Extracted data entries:
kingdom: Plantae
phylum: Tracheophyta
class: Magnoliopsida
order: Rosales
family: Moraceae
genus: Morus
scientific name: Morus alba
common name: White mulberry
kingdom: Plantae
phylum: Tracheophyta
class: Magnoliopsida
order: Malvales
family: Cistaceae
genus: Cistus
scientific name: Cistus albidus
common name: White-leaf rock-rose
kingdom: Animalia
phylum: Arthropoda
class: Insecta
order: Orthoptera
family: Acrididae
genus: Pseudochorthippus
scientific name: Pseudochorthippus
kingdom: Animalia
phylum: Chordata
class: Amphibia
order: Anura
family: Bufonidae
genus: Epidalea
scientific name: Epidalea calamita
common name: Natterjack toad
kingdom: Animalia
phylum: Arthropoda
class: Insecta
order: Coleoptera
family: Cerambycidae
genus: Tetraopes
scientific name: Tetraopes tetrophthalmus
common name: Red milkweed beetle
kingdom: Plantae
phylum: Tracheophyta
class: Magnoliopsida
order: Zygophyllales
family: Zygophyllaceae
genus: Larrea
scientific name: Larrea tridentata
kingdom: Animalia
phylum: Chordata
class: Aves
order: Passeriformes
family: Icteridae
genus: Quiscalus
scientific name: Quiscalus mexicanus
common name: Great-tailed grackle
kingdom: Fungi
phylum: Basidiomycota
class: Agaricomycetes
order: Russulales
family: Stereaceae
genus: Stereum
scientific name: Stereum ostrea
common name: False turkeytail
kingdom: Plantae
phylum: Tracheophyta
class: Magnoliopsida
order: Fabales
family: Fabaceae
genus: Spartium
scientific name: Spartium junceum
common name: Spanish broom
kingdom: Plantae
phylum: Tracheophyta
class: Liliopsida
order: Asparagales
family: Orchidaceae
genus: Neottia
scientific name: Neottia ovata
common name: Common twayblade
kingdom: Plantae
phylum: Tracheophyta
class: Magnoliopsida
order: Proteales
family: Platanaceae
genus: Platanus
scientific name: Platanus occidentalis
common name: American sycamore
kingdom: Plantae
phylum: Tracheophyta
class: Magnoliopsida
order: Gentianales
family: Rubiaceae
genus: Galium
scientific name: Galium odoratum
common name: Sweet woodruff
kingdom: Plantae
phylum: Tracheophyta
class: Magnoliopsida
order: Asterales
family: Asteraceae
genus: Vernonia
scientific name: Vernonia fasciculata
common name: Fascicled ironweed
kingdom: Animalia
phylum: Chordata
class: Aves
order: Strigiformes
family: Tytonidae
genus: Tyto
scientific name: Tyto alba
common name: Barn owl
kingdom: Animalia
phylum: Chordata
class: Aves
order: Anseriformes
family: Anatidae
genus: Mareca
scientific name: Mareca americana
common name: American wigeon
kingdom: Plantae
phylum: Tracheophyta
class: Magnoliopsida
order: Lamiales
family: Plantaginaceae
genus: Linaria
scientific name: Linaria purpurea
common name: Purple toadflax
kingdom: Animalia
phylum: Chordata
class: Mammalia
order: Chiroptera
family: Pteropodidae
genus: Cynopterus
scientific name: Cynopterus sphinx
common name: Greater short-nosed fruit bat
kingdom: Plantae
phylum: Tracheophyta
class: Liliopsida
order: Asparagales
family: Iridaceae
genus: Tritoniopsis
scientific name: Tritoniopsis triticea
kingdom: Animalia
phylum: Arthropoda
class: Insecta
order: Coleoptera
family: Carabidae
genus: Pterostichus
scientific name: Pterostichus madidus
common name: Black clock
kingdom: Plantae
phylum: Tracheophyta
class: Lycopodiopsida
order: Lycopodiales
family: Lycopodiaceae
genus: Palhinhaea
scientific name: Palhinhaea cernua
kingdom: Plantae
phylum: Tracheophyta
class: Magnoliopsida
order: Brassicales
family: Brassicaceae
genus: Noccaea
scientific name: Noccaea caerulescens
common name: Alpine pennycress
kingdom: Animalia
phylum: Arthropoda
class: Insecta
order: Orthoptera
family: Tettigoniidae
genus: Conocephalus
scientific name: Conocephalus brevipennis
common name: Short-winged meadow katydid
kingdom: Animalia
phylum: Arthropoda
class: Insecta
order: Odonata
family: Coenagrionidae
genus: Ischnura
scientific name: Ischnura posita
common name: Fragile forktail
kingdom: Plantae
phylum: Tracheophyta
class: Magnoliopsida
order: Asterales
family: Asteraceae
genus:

■ Problem details
Copy out, word for word, the stretch of the rows from the line containing "common name: Spanish broom" through the line containing "scientific name: Galium odoratum", including both of those lines.

■ Result of this task
common name: Spanish broom
kingdom: Plantae
phylum: Tracheophyta
class: Liliopsida
order: Asparagales
family: Orchidaceae
genus: Neottia
scientific name: Neottia ovata
common name: Common twayblade
kingdom: Plantae
phylum: Tracheophyta
class: Magnoliopsida
order: Proteales
family: Platanaceae
genus: Platanus
scientific name: Platanus occidentalis
common name: American sycamore
kingdom: Plantae
phylum: Tracheophyta
class: Magnoliopsida
order: Gentianales
family: Rubiaceae
genus: Galium
scientific name: Galium odoratum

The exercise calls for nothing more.